Mathematical Operations

Through supporting basic mathematical operations, such as addition, scalar multiplication and component-wise operations, Parameter can be treated like a single vector in calculations. This makes it easy to implement custom gradient descent algorithms.

Example: Gradient Descent in NeuralNet

Here is an overview of how Parameter is used in NeuralNet to minimise cost through gradient descent.

The parameter object param stores the weights and biases used in the NeuralNet. These are used to calculate the layers.

In each gradient descent step, gradient stores the cost gradients of the corresponding entries in param. More explicitly, the ith entry in gradient is the cost gradient of the ith weight/bias entry in param.

step is then added to param to adjust the weights/biases and minimise cost.

The gradient descent algorithm is contained in gradientDescender. For instance, gradientDescender.GradientDescentStep(...) could use stochasic gradient descent, adam gradient descent, or any other gradient descent algorithm. To find out more, read Gradient Descender.

public class NeuralNet
{
    private Parameter param = ... ; // holds the weights and biases
    private GradientDescender gradientDescender = ... ;
    ...
    public void Fit(...)
    {
        Parameter gradient = ... ; // holds the cost gradients of the corresponding entries in `param`
        Parameter step = gradientDescender.GradientDescentStep(gradient);
        param += step;
    }
}

The way Parameters are used here abstracts away weight matrices and bias vectors. Their syntax reads like single vectors, making the algorithm clearer.

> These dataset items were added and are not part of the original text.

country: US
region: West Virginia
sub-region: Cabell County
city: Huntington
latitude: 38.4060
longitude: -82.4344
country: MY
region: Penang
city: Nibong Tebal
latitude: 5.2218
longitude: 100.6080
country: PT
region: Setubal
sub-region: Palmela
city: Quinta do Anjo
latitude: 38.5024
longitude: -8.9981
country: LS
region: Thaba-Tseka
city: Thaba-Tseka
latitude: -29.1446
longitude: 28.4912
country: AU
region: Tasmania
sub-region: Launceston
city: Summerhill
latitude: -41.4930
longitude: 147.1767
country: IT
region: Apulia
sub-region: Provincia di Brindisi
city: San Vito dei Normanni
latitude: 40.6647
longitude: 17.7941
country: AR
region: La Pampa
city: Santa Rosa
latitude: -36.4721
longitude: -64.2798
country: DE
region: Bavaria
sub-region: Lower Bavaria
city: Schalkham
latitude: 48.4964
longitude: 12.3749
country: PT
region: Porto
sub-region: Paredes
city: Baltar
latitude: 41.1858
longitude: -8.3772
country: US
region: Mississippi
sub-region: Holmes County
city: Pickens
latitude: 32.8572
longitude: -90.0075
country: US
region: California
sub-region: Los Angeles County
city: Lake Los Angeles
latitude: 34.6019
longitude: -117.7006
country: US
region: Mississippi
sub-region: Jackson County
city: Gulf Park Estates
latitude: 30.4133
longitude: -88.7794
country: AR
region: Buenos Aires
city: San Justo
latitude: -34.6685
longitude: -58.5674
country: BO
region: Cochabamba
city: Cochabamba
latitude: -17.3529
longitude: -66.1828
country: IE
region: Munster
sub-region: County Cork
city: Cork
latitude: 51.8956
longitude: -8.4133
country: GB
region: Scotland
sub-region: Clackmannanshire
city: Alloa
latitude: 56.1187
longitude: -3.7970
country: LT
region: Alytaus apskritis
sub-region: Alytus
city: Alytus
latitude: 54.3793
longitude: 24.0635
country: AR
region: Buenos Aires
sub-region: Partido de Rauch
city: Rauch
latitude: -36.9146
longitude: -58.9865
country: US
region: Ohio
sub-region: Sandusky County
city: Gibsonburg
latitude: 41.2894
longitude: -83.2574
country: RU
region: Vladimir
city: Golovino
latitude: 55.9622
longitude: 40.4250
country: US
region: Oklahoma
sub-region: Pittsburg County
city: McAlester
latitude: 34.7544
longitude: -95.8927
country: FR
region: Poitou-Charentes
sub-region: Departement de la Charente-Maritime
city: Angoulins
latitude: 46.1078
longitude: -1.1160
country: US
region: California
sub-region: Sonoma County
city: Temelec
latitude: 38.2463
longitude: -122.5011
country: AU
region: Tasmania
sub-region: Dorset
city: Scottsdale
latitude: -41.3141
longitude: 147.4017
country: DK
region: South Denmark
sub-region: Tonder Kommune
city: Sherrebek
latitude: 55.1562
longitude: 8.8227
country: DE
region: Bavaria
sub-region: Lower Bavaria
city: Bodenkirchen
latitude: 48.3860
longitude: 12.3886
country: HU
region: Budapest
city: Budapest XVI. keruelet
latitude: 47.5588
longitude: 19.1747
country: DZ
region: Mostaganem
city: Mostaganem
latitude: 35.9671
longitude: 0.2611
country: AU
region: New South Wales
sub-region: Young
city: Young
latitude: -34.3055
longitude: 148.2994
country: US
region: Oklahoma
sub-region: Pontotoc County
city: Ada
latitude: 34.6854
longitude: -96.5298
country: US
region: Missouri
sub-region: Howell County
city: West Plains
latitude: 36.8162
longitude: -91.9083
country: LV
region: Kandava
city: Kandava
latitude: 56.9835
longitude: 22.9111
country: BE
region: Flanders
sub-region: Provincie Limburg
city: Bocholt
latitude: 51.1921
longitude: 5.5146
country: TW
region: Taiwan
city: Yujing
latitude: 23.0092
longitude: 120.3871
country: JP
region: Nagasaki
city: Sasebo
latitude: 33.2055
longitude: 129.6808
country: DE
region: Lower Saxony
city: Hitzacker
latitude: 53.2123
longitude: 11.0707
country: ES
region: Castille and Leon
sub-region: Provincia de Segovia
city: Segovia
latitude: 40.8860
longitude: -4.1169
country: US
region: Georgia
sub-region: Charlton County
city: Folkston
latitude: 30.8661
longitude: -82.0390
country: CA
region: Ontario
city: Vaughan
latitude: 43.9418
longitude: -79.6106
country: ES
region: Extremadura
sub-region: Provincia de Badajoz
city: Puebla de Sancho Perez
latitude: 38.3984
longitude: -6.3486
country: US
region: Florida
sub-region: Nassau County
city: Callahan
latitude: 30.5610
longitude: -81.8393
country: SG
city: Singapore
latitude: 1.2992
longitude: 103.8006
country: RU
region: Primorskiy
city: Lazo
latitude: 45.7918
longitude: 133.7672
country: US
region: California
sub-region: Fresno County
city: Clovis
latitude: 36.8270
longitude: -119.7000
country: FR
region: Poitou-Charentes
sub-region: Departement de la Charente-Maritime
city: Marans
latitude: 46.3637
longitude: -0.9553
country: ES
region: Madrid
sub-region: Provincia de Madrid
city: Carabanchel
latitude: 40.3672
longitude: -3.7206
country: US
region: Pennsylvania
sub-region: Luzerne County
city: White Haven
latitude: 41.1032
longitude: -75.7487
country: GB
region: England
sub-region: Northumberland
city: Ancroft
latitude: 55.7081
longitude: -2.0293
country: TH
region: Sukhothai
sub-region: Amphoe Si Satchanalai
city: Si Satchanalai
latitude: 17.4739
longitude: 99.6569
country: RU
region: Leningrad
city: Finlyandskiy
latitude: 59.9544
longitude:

Example: Stochastic Gradient Descent

Here is an overview of a possible definition of GradientDescender.GradientDescentStep(...). This example uses the stochastic gradient descent algorithm. Following this algorithm, the cost gradient is simply multiplied by a scalar learning rate.

public class StochasticGradientDescender : GradientDescender
{
    ...
    private double _learningRate = 0.001;
    ...
    public Parameter GradientDescentStep(Parameter gradient)
    {
        Parameter step = -_learningRate * gradient;
        return step;
    }
}

(Some implementation details have been omitted: to see these, read Gradient Descender.) Again, the usage of Parameter objects abstracts away the weight matrices and bias vectors that they contain.

See the Parameter API for a list of mathematical operations, and Gradient Descender for examples on this usage.